● **Text section**:
•••
That looks okay, but changing d_rehash to d_add still means you're doing
te d_instantiate(dn, NULL) in the d_unhashed case; is there a reason you
changed that line? Is the dentry_rcuwalk_invalidate in __d_instantiate is
important before rehashing?
> As an aside, tracking back to the originating fs method is
> painful as hell ;-/ I _think_ that rehash can be hit during ->lookup()
> returning a negative, but I wouldn't bet a dime on it not happening from
> other methods... AFAICS, the change should be OK regardless of what
> it's been called from, but... _ouch_. Is is documented anywhere public?
It is a pain to follow, yes. FWIW this whole block is predicated in
req->r_locked_dir being non-NULL (i.e., VFS holds dir->i_mutex), which is
only true for lookup, create operations (mkdir/mknod/symlink/etc.),
atomic_open, and the .get_name export op. There's not much documentation
beyond a description of the meaning of fields (e.g. r_locked_dir) in
fs/ceph/mds_client.h ...
sage
On Mon, Mar 07, 2016 at 06:25:13AM -0500, Sage Weil wrote:
> That looks okay, but changing d_rehash to d_add still means you're doing
> te d_instantiate(dn, NULL) in the d_unhashed case; is there a reason you
> changed that line? Is the dentry_rcuwalk_invalidate in __d_instantiate is
> important before rehashing?
d_add() gets uninlined in my queue, along with some locking massage to avoid
extra bouncing of ->d_lock we do for no good reason. So that call is also
going away.
> > As an aside, tracking back to the originating fs method is
> > painful as hell ;-/ I _think_ that rehash can be hit during ->lookup()
> > returning a negative, but I wouldn't bet a dime on it not happening from
> > other methods... AFAICS, the change should be OK regardless of what
> > it's been called from, but... _ouch_. Is is documented anywhere public?
•••
● **Required action**: Extend the thread above on dentry rehashing in ceph, picking up right after its final quoted line.

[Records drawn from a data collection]
•••
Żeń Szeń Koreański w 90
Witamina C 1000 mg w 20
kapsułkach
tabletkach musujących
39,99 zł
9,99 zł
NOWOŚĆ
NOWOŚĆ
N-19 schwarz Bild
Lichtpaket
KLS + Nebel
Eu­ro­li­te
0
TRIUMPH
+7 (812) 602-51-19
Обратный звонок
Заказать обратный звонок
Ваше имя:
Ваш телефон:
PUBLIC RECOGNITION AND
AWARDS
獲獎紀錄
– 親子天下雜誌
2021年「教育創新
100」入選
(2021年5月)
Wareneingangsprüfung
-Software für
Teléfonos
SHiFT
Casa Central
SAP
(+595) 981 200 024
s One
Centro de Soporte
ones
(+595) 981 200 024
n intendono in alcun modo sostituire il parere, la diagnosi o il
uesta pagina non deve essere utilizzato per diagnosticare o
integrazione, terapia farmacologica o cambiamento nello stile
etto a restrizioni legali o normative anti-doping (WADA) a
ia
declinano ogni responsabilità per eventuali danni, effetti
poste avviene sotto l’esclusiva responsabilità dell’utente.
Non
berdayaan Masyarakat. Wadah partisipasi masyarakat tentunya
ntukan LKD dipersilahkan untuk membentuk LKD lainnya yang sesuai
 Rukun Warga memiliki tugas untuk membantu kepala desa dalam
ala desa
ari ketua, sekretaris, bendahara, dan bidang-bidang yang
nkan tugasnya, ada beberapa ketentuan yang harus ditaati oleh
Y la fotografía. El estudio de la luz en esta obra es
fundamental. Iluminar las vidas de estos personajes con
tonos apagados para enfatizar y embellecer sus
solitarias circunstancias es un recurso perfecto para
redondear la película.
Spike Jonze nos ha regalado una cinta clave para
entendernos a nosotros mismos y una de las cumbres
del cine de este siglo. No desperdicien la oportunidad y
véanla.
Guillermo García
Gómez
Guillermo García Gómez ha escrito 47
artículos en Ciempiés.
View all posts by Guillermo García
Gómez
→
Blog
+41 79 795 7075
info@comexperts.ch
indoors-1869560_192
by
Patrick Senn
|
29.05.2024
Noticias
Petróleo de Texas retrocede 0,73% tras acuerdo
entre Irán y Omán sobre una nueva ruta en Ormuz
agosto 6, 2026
•••
● **Output of the exercise**:
>
> It is a pain to follow, yes. FWIW this whole block is predicated in
> req->r_locked_dir being non-NULL (i.e., VFS holds dir->i_mutex), which is
> only true for lookup, create operations (mkdir/mknod/symlink/etc.),
> atomic_open, and the .get_name export op. There's not much documentation
> beyond a description of the meaning of fields (e.g. r_locked_dir) in
> fs/ceph/mds_client.h ...
Yes. Now consider the plans to make ->i_mutex an rwsem and weaken it for
->lookup() (i.e. held only shared when it's held for lookup alone). IOW,
the aforementioned queue... I would rather avoid d_rehash() in ->lookup()
instances; the tricky part is that we want to avoid parallel lookups on
the *same* name, so we need an "in parallel lookup" state for dentries and
mechanism allowing to wait for it to be finished. d_add()/d_splice_alias()
on such a dentry would take it out of that state and I would rather
avoid dealing with it in d_rehash()...
I was going to post the series last week, got sidetracked on various fun
things I'd found (ecryptfs and lustre). Hopefully will get all of that
sorted out and the whole series posted for review tomorrow or on Wednesday...